- Required action -
Summarize the DeliciousCinnamon project page in two sentences.

- Exercise text -

<<<<

DeliciousCinnamon

Languages used:
CSSHTMLJavaScriptMySQLPHP

Frameworks used:
TWX

Target platforms:
Web

The project

DeliciousCinnamon is the self-proclaimed "group of friends that plays vido games together".
Starting out with YouTube videos, the group gained popularity with their playthrough of a badly translated Pokémon Crystal Version-ROM dubbed Vietnamese Crystal in early 2011.

Adding livestreams to their content-catalog at the beginning of 2012, they we're making heavy usage of viewer interaction. With the launch of their official website, DeliciousCinnamon.com, in 2012 and rebranding in 2013, they enabled their community to further take part in events or directly interact with the crew using game servers, fan-art galaries, and twitch-integrations.

Being early-adopters of smashcast.tv (formerly hitbox.tv) and their particular selection of games played on-air, earned them a creative and engaging community across the globe.
Being a sideproject for most members of the active team, the project has been put on ice in 2016.

My tasks 11/2011 - 11/2016

Sole web developer for DeliciousCinnamon, I was responsible for building and maintaining their official website and all associated services in coorperation with user interface designer Chris Buchheim.
The initial launch of DeliciousCinnamon.com was based on WordPress using a custom theme and plugins built from scratch to enable various game- and platform-interfaces.

In 2013, I've had the chance to work on a homebrew PHP-framework and use it for the website's redesign. This included building the user-account-bridge to xenForo, a caching system, administrative access for the editorial and various user-driven content managers.

The framework was built to fully utilize user-accounts already present from xenForo and reduce development and maintenance overhead. Built modular and with content automation in mind, the framework created less overhead for the editoral staff and easier integration of various game- and platform-APIs (Minecraft, PayPal, Twitch, etc.).
Performance for custom-built parts of the website, like the fan-art gallery or donation-interface, both hooked up to a twitch- (and later smashcast/hitbox)-bot, was also increased.

Moving the few required content mangement-tools to xenForo, allowed content-management through forum posts and updating the website became second nature to the team.

>>>>

Chart interpretation exercises

<<<<

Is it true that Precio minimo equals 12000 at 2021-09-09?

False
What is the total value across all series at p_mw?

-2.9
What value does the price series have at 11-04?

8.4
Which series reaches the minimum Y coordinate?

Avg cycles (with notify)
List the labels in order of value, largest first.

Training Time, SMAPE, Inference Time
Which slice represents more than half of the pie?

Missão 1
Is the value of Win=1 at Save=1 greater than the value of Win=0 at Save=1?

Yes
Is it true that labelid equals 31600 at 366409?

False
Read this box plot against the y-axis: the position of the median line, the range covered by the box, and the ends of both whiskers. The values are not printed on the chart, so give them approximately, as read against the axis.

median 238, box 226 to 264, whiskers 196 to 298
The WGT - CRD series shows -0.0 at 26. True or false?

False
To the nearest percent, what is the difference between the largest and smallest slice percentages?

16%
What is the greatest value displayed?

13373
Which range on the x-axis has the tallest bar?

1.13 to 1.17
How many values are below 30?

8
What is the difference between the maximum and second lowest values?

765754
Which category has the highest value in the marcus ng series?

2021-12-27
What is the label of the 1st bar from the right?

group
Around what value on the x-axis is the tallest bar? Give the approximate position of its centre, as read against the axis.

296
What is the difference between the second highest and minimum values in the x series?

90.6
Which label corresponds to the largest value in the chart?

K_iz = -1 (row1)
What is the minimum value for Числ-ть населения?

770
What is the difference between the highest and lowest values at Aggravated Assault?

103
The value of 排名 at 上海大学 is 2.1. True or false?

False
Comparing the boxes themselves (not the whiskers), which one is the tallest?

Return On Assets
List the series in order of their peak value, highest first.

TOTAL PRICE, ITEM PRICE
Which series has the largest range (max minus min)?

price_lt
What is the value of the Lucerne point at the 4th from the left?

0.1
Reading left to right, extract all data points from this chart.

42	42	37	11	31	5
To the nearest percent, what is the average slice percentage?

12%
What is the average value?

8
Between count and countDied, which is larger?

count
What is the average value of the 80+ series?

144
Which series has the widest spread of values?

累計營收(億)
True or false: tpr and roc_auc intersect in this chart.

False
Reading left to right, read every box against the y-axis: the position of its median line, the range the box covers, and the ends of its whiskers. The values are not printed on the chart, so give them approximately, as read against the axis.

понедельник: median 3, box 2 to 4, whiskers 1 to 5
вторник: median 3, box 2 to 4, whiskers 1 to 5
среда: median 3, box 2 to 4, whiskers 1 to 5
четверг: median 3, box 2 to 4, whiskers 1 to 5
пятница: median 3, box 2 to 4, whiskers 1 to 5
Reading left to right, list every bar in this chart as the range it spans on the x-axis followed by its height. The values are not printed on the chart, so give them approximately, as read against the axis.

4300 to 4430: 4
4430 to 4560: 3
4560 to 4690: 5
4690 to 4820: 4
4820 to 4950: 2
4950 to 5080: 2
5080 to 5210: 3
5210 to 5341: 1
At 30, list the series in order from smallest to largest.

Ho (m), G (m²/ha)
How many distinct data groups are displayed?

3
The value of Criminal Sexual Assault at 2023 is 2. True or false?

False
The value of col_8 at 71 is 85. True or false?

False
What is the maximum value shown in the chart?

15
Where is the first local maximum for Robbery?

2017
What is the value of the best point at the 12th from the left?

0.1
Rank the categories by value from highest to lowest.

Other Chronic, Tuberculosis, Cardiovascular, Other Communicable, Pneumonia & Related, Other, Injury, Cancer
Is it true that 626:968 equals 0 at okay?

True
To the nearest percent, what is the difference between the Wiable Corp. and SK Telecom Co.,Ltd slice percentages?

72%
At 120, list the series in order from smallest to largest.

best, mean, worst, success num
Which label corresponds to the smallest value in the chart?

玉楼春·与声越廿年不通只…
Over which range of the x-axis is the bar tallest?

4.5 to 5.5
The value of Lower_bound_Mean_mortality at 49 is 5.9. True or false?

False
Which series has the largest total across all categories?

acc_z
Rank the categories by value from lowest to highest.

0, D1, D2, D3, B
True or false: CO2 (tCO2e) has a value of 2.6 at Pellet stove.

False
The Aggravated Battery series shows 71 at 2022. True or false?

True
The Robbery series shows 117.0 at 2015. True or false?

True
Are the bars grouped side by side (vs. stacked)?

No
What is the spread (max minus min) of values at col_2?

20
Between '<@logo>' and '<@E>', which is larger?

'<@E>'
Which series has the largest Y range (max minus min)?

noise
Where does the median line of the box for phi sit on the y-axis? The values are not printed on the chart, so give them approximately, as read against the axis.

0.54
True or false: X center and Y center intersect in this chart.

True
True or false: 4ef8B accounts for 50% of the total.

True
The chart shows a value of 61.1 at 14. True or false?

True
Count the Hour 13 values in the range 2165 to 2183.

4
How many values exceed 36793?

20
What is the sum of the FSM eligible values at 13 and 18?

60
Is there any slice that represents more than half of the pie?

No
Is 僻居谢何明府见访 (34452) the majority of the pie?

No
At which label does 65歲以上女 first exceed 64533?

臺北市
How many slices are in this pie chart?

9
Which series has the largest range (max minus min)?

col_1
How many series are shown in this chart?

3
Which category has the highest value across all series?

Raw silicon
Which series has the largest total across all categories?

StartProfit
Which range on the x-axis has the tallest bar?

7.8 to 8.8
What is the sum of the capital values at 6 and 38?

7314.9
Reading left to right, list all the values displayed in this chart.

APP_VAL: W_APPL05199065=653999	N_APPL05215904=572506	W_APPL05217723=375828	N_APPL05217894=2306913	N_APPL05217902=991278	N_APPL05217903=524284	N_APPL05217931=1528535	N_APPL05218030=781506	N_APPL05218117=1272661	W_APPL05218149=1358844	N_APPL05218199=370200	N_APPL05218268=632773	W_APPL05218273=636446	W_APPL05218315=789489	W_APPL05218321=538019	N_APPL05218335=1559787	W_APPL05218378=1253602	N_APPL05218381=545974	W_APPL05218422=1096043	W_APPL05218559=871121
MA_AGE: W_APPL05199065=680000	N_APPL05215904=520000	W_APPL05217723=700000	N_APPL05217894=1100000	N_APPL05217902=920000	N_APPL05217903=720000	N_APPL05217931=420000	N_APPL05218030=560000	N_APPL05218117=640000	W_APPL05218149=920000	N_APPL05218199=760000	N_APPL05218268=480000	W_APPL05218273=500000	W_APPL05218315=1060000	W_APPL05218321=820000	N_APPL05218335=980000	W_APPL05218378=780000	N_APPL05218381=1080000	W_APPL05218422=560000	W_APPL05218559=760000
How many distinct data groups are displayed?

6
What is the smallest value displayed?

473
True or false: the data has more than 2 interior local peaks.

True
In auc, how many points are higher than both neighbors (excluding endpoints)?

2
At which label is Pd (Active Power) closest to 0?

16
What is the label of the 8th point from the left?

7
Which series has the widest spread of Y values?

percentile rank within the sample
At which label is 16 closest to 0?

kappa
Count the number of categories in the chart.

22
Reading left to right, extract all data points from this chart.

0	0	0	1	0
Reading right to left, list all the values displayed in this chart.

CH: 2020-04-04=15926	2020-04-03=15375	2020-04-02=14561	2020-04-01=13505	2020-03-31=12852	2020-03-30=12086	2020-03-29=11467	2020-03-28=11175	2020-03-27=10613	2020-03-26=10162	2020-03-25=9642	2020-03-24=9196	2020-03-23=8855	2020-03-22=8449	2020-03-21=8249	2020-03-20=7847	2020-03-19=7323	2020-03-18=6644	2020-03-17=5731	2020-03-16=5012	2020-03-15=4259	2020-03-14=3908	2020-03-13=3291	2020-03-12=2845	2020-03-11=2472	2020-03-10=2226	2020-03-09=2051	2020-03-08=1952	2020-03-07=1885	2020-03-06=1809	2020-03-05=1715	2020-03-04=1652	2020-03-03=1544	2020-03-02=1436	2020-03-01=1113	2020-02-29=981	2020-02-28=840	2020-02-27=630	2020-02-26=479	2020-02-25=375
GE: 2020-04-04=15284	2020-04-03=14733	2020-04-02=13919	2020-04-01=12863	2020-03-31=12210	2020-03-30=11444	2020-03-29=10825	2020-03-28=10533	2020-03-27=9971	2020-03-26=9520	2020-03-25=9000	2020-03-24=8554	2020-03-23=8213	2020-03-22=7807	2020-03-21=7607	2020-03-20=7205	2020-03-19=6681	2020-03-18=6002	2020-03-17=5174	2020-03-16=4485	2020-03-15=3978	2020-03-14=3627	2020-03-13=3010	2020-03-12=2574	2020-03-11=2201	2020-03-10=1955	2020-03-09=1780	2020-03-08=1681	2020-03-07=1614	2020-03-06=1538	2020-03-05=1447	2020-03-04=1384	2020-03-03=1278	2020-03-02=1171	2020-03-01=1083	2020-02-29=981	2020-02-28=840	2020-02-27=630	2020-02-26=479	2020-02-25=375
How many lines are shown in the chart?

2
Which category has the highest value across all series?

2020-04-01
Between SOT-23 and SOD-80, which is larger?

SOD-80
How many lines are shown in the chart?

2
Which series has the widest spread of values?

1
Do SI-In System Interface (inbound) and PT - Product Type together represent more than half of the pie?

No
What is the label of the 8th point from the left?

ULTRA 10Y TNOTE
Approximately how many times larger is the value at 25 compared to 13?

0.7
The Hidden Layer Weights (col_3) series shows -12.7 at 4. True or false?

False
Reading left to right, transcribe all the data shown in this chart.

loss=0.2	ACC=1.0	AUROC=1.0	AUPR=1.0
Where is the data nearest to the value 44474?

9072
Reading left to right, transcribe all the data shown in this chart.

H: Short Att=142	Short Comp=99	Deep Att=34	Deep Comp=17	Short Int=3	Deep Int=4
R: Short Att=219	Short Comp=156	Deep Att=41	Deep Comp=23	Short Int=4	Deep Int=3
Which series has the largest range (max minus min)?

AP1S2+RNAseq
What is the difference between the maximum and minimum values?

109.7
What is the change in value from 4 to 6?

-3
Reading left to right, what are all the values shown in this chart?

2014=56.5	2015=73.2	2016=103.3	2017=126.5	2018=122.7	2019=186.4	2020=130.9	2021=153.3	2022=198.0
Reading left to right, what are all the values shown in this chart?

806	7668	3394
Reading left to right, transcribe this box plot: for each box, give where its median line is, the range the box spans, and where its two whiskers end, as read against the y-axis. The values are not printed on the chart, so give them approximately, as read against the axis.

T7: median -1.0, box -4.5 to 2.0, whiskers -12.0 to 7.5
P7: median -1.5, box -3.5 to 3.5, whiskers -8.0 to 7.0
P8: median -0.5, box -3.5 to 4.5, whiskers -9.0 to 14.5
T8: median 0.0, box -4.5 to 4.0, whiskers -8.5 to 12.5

>>>>

- Completed task -
DeliciousCinnamon is a group of friends who play video games together; they gained popularity through YouTube videos, added livestreams in 2012, and put the project on ice in 2016. From 2011 to 2016 the writer was the sole web developer, first building the official website on WordPress and then, from 2013, on a homebrew PHP framework that bridged user accounts to xenForo and integrated various game and platform APIs.